Nigel Farage takes CPAC by storm... or not. Ukip leader gives speech to nearly empty room

Politician's barnstorming speech is heard by a near-empty room

Lamiat Sabin
Friday 27 February 2015 09:48
Nigel Farage at the Conservative Political Action Conference last night
Nigel Farage at the Conservative Political Action Conference last night

It was meant to be a speech that proved once and for all the Ukip leader is big in America. Instead, Nigel Farage's tub-thumping speech to the great and good of the US right was made to a near-empty room.

The Ukip leader headed to the Gaylord Conference Center in Maryland, US, to make an appearance for the Conservative Political Action Conference (CPAC), but looked out to see almost all of the seats empty.

Mr Marlow added: “Recently, after 20 years of hard work dedication and being called all sorts of ugly names that he is continued to be called today, he’s a winner.”

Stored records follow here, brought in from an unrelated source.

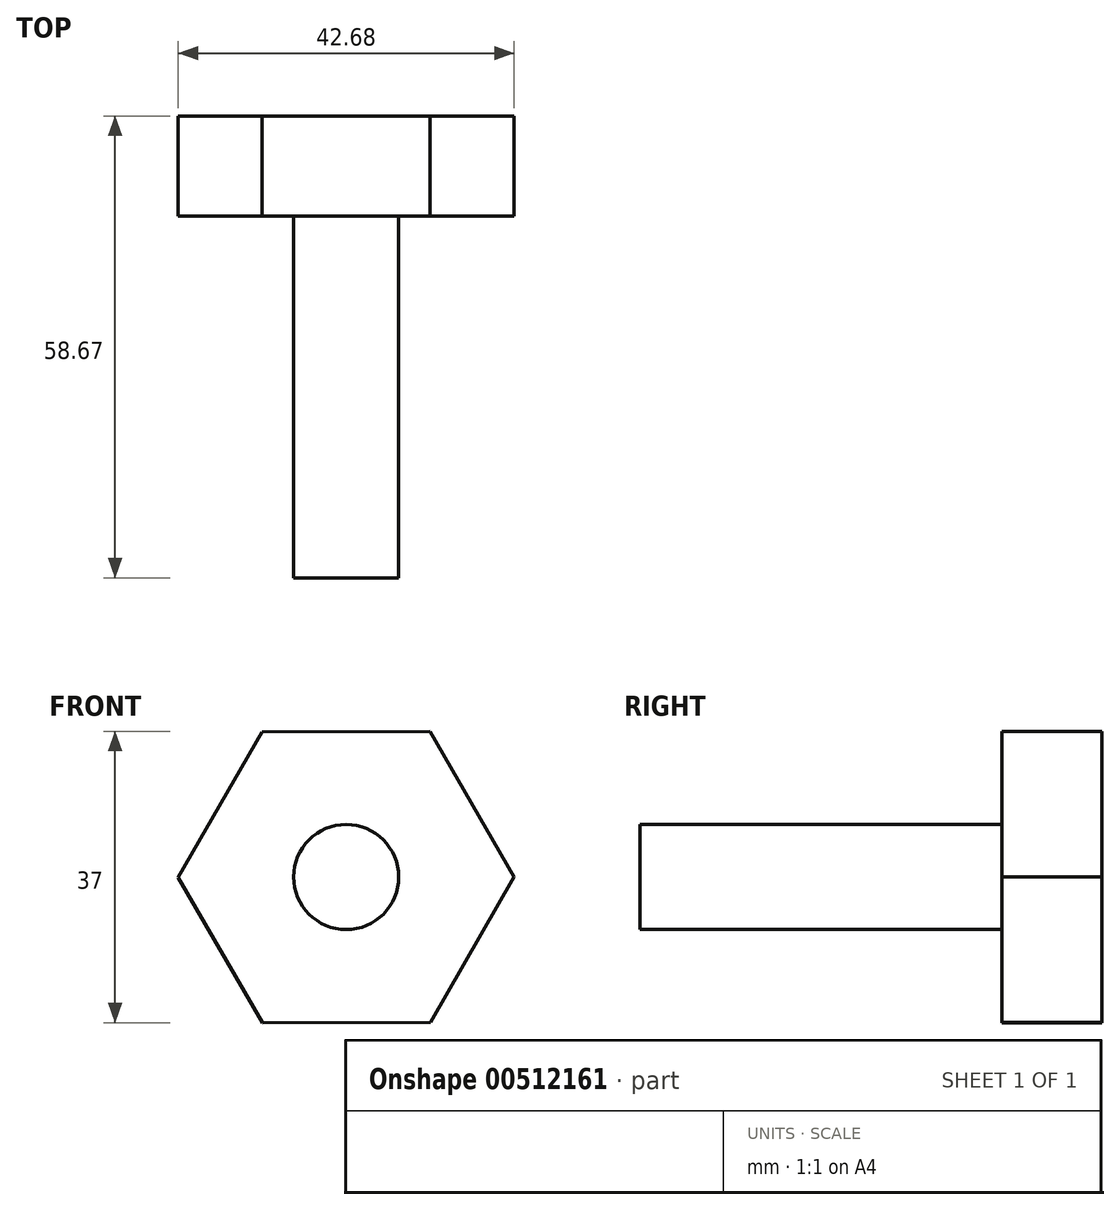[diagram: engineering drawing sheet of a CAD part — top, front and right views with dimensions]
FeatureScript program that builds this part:
annotation { "Feature Type Name" : "Feature", "Feature Type Description" : "" }
export const myFeature = defineFeature(function(context is Context, id is Id, definition is map)
    precondition{}
    {
        {
            var Q0;
            Q0=qCreatedBy(makeId("Front.planeOp"),FACE);
            var sketch = newSketch(context, id + "F0", { "sketchPlane" : qUnion([Q0])});
            skCircle(sketch, "E0.cCircle", {"center": v(0, 0) * mm, "radius": 18.48 * mm, "construction": true});
            skLineSegment(sketch, "E0.0", {"start": v(-21.34, -0.05) * mm, "end": v(-10.71, 18.45) * mm});
            skLineSegment(sketch, "E0.1", {"start": v(-10.71, 18.45) * mm, "end": v(10.63, 18.5) * mm});
            skLineSegment(sketch, "E0.2", {"start": v(10.63, 18.5) * mm, "end": v(21.34, 0.05) * mm});
            skLineSegment(sketch, "E0.3", {"start": v(21.34, 0.05) * mm, "end": v(10.71, -18.45) * mm});
            skLineSegment(sketch, "E0.4", {"start": v(10.71, -18.45) * mm, "end": v(-10.63, -18.5) * mm});
            skLineSegment(sketch, "E0.5", {"start": v(-10.63, -18.5) * mm, "end": v(-21.34, -0.05) * mm});
            skPoint(sketch, "E0.0.midPoint", {"position": v(-16.02, 9.2) * mm});
            skSolve(sketch);
        }
        {
            var Q0;
            Q0=makeQuery(id+"F0.imprint","IMPRINT",FACE,{"disambiguationData":[TD([[makeQuery(id+"F0.imprint","IMPRINT",EDGE,{"derivedFrom":sQuery(id+"F0.wireOp",EDGE,"E0.0")}),-1.0]])]});
            extrude(context, id + "F1", {"entities" : qUnion([Q0]), "oppositeDirection" : true, "depth" : 12.7 * mm});
        }
        {
            var Q0;
            Q0=makeQuery(id+"F1.opExtrude","CAP_FACE",FACE,{"disambiguationData":[OSD([sQuery(id+"F0.wireOp",EDGE,"E0.0"),sQuery(id+"F0.wireOp",EDGE,"E0.1"),sQuery(id+"F0.wireOp",EDGE,"E0.2"),sQuery(id+"F0.wireOp",EDGE,"E0.3"),sQuery(id+"F0.wireOp",EDGE,"E0.4"),sQuery(id+"F0.wireOp",EDGE,"E0.5")])],"isStart":true});
            var sketch = newSketch(context, id + "F2", { "sketchPlane" : qUnion([Q0])});
            skCircle(sketch, "E1", {"center": v(0, 0) * mm, "radius": 6.67 * mm});
            skSolve(sketch);
        }
        {
            var Q0;
            Q0=makeQuery(id+"F2.imprint","IMPRINT",FACE,{"disambiguationData":[TD([[makeQuery(id+"F2.imprint","IMPRINT",EDGE,{"derivedFrom":sQuery(id+"F2.wireOp",EDGE,"E1")}),1.0]])]});
            extrude(context, id + "F3", {"entities" : qUnion([Q0]), "operationType" : NewBodyOperationType.ADD, "depth" : 45.97 * mm});
        }
    });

At the beginning of his 20-minute speech to the scant audience, the former stockbroker received a soft round of hand-clapping for his attempt to make himself appear more normal than the average Westminster politician that he claims to be opposed to.

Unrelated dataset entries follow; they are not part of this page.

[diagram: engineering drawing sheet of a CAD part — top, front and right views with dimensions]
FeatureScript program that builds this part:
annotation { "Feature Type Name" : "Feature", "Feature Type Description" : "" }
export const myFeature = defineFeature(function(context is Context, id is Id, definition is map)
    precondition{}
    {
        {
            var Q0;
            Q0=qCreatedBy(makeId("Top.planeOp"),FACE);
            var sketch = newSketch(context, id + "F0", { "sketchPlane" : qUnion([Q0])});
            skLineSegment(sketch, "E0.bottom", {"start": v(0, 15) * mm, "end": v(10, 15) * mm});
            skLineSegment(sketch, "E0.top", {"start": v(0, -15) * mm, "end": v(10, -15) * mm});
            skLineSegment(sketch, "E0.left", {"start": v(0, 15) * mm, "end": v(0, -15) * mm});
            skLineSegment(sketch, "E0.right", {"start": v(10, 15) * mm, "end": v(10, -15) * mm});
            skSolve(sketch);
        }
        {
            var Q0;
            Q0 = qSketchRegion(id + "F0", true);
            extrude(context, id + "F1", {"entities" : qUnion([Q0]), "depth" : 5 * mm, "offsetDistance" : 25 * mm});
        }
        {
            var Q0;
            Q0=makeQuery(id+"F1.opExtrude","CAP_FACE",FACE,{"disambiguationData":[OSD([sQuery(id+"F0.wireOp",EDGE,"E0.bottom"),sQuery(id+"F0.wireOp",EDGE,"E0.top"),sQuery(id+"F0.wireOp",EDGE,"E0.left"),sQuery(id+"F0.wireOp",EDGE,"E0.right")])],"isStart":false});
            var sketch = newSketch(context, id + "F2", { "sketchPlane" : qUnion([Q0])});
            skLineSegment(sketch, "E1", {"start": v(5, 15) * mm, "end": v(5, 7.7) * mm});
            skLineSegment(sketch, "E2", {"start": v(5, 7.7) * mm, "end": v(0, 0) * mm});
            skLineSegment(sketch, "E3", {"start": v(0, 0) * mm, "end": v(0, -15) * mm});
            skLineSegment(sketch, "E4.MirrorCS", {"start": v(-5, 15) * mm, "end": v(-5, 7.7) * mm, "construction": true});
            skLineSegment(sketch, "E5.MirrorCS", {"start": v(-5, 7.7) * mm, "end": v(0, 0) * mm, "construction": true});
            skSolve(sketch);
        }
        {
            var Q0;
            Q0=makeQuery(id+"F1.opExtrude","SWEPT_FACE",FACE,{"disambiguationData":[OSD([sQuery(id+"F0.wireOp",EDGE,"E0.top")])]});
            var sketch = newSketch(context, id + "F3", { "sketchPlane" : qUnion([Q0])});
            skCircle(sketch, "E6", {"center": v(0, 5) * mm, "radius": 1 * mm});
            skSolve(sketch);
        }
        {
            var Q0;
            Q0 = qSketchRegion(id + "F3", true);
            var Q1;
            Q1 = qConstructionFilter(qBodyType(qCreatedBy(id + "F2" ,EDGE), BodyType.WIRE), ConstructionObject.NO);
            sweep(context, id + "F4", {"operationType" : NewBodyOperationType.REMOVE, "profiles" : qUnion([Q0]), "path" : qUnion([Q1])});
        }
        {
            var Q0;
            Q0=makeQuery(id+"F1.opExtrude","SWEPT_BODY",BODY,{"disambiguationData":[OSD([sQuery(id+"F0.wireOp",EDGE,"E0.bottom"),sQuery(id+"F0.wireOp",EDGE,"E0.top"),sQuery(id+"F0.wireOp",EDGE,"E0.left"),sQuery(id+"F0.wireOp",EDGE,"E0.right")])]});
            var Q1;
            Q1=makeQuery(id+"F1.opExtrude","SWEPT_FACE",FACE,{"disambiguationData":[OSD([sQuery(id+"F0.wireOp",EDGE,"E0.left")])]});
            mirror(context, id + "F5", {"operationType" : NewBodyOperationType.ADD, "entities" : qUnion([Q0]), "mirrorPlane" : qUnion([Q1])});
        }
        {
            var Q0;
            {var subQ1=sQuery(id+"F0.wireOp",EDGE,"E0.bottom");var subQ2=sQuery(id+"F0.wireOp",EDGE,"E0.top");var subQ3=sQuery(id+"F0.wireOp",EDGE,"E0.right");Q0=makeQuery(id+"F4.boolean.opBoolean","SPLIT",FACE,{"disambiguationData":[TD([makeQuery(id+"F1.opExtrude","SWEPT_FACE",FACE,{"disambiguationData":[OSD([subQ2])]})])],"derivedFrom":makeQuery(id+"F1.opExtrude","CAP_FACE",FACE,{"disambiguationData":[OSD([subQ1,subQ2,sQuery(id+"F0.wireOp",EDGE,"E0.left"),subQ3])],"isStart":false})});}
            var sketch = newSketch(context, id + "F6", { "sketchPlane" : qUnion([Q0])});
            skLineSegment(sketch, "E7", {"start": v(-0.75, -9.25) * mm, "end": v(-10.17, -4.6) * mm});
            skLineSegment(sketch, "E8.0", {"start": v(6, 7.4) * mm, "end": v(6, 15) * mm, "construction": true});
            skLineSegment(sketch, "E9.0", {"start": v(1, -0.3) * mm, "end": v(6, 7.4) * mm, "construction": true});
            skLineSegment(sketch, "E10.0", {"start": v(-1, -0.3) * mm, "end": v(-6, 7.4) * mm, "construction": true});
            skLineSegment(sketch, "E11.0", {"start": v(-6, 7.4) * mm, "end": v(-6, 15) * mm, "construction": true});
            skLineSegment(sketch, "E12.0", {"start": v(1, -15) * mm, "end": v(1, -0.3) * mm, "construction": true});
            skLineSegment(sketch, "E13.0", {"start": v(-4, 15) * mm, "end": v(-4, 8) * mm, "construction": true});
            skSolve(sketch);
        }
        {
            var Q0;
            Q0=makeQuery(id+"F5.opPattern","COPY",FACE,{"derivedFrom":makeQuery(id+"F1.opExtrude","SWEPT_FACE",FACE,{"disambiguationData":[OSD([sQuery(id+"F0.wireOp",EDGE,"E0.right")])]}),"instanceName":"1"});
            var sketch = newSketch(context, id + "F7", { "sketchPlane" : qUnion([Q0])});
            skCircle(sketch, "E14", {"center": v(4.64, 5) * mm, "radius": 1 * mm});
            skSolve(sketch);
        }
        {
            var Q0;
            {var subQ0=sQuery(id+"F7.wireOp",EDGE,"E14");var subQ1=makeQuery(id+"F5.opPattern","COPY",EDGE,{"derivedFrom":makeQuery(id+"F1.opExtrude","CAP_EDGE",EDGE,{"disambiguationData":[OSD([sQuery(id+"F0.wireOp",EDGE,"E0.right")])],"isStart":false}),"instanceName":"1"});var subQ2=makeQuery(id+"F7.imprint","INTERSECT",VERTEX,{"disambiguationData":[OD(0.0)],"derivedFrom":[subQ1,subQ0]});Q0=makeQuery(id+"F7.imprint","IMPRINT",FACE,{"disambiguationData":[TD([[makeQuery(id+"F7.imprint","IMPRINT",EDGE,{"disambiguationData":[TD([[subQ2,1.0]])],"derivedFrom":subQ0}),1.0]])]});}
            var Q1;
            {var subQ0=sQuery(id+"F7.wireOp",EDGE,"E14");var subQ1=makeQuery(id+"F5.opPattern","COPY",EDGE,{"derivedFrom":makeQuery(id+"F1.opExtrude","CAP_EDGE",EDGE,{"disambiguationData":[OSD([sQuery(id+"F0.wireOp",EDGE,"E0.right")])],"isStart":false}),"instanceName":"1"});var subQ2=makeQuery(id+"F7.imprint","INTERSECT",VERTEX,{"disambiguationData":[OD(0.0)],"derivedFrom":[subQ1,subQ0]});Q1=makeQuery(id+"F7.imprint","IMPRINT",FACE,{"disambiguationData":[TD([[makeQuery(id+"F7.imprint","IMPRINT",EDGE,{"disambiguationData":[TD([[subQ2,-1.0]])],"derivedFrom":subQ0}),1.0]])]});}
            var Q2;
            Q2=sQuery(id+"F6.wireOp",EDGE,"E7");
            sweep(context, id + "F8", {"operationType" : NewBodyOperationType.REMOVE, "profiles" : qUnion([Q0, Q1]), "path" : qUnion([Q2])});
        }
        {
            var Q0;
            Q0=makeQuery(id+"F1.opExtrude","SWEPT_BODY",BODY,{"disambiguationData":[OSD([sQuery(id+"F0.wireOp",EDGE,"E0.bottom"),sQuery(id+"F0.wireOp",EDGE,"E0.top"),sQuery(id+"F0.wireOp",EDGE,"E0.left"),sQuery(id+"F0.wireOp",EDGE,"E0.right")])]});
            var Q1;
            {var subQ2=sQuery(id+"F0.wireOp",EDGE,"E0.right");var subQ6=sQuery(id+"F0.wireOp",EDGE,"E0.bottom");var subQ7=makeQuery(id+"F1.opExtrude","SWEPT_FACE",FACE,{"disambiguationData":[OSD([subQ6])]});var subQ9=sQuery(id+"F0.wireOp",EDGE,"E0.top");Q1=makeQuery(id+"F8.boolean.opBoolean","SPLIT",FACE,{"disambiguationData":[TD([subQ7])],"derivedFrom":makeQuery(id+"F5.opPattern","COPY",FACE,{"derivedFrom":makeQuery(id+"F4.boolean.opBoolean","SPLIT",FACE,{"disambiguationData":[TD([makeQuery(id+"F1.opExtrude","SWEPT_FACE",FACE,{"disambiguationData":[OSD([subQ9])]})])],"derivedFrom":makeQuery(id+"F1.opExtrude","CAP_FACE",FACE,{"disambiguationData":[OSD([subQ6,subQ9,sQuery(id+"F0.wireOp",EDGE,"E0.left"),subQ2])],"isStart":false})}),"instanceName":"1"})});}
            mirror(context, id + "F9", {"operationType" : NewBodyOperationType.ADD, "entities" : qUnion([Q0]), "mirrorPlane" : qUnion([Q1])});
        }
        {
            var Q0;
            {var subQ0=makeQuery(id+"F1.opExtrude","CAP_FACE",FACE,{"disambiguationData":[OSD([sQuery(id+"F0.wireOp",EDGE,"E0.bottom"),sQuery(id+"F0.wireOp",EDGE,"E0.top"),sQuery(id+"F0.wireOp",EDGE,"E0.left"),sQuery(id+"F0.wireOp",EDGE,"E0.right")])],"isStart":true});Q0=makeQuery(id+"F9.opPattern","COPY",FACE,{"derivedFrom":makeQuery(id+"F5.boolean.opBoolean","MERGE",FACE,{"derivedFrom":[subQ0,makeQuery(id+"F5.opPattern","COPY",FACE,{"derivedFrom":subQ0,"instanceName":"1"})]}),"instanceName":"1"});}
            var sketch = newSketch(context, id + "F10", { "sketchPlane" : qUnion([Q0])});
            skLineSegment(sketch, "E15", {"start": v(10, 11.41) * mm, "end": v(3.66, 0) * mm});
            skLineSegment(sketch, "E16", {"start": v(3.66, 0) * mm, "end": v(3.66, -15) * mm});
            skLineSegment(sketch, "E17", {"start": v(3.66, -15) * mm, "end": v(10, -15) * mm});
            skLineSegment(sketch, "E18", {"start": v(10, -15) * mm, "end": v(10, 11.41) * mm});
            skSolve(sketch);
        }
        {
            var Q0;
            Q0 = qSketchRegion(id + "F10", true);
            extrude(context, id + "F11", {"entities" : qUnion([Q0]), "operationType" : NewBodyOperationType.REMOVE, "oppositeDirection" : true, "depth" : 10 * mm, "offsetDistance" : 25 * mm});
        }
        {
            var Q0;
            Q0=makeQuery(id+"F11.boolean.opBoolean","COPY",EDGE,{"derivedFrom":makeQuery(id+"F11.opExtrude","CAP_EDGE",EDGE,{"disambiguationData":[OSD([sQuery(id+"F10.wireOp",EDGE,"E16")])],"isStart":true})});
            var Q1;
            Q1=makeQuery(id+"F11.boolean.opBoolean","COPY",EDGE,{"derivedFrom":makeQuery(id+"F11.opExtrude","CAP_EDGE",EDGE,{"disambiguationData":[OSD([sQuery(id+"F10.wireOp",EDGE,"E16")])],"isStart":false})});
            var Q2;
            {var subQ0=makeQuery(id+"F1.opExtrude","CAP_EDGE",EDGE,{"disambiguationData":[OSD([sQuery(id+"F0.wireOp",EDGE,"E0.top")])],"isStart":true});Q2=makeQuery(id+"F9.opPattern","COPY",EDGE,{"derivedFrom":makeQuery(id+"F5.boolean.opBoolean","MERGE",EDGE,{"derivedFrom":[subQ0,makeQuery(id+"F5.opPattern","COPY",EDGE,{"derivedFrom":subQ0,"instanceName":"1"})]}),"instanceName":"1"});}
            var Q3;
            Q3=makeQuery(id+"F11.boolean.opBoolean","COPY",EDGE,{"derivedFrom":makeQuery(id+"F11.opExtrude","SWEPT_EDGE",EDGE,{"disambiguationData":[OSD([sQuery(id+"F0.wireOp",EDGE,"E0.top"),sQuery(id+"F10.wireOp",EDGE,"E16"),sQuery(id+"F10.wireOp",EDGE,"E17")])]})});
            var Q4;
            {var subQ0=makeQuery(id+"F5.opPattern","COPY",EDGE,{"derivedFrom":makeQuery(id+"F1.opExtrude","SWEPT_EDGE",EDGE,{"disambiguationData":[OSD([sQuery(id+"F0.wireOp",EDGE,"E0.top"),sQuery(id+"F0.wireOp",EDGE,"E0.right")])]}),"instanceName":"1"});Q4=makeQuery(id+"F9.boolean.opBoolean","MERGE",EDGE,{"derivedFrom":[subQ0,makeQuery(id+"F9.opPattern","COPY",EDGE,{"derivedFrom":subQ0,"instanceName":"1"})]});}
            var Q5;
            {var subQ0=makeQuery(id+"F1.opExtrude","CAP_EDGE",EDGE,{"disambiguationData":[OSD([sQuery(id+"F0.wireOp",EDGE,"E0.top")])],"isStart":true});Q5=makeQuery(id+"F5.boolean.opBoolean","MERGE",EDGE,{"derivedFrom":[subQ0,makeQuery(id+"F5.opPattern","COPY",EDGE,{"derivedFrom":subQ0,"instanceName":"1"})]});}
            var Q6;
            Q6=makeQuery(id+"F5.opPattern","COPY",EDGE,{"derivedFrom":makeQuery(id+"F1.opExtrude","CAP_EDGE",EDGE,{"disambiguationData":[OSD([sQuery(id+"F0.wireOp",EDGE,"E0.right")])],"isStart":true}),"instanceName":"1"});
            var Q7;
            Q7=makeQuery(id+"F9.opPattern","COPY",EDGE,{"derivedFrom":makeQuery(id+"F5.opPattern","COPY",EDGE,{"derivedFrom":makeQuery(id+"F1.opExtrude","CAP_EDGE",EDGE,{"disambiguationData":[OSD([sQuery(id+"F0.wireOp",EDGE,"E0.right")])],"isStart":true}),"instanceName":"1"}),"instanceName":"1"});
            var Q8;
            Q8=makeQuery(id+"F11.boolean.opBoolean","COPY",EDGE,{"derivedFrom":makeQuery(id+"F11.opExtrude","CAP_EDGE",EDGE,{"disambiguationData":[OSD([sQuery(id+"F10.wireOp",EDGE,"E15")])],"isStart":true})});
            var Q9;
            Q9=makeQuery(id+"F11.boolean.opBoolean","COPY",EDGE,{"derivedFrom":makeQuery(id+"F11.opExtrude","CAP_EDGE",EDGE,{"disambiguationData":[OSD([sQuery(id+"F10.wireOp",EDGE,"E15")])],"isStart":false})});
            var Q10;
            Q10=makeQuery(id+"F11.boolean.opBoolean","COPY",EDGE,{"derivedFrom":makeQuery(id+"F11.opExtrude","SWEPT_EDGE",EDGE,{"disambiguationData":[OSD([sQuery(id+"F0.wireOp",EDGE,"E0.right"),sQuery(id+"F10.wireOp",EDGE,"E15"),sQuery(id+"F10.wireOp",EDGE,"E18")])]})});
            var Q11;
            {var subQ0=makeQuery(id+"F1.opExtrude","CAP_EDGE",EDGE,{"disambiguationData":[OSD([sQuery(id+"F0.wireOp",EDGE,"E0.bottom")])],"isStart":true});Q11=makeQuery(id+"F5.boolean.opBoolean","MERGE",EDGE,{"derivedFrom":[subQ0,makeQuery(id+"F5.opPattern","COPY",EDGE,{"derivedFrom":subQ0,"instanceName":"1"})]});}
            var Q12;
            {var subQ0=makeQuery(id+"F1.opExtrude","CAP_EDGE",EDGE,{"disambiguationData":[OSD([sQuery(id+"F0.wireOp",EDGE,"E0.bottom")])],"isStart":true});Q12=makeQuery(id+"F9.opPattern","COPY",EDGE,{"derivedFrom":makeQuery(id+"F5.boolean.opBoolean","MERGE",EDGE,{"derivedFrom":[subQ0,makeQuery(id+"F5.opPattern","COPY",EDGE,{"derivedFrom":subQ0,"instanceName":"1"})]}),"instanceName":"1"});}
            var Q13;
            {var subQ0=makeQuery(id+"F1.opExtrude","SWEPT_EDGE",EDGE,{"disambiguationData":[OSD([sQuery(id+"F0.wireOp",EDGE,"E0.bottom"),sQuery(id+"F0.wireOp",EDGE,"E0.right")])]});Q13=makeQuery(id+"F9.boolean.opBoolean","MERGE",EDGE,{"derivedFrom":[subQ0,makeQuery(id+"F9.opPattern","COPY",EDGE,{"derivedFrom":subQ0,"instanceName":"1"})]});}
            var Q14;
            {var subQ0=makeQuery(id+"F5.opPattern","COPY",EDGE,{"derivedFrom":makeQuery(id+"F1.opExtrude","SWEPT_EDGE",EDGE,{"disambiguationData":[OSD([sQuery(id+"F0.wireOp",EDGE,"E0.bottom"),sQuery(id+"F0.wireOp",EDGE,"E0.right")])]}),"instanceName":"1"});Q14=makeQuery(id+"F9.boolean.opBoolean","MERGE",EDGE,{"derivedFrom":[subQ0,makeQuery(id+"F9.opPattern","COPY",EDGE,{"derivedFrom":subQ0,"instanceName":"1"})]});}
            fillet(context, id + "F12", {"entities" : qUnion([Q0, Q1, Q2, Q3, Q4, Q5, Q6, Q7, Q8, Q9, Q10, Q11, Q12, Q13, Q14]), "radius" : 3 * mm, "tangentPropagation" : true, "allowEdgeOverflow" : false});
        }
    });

He said: “It’s good to be back in America, I used to visit here a lot. Because for 12 years I worked for American companies. Did you hear that folks? I worked. I had a job before getting involved in politics! How about that!”

In keeping with his practice of appealing to working class voters, he urged Republicans to reach out to supporters like those of Ronald Reagan’s time as US president in the early 1980s.

Farage said that the UK and US, as allies, “must stand firm and defend our Judeo-Christian culture. We must make it clear that we believe in common law and not Sharia law.”

However, he criticised the overseas engagements and wars that the US and UK go into together and said he believes it is time for the two countries to reassess whether the actions have been successful. He blamed war for having “inflamed and stoked the fires of military Islamism”.

While explaining his stance on the EU, he made further attempts to show that he is not entirely against the concept of Europe as individual countries because his own family were refugees in the UK.

He said: “I actually care a lot about what happens in the rest of Europe. My own family were French Protestant Huguenots who fled and took refugee status in the United Kingdom.

“I’m married to a girl from Germany so nobody needs to tell me the dangers of living in a German-dominated household.”

By that time, it seems as though the room filled up with a few more audience members or that his jokes were just considered more funny as the laughter became louder. But only slightly.

He added: “She always begs me not to tell that one but never mind!”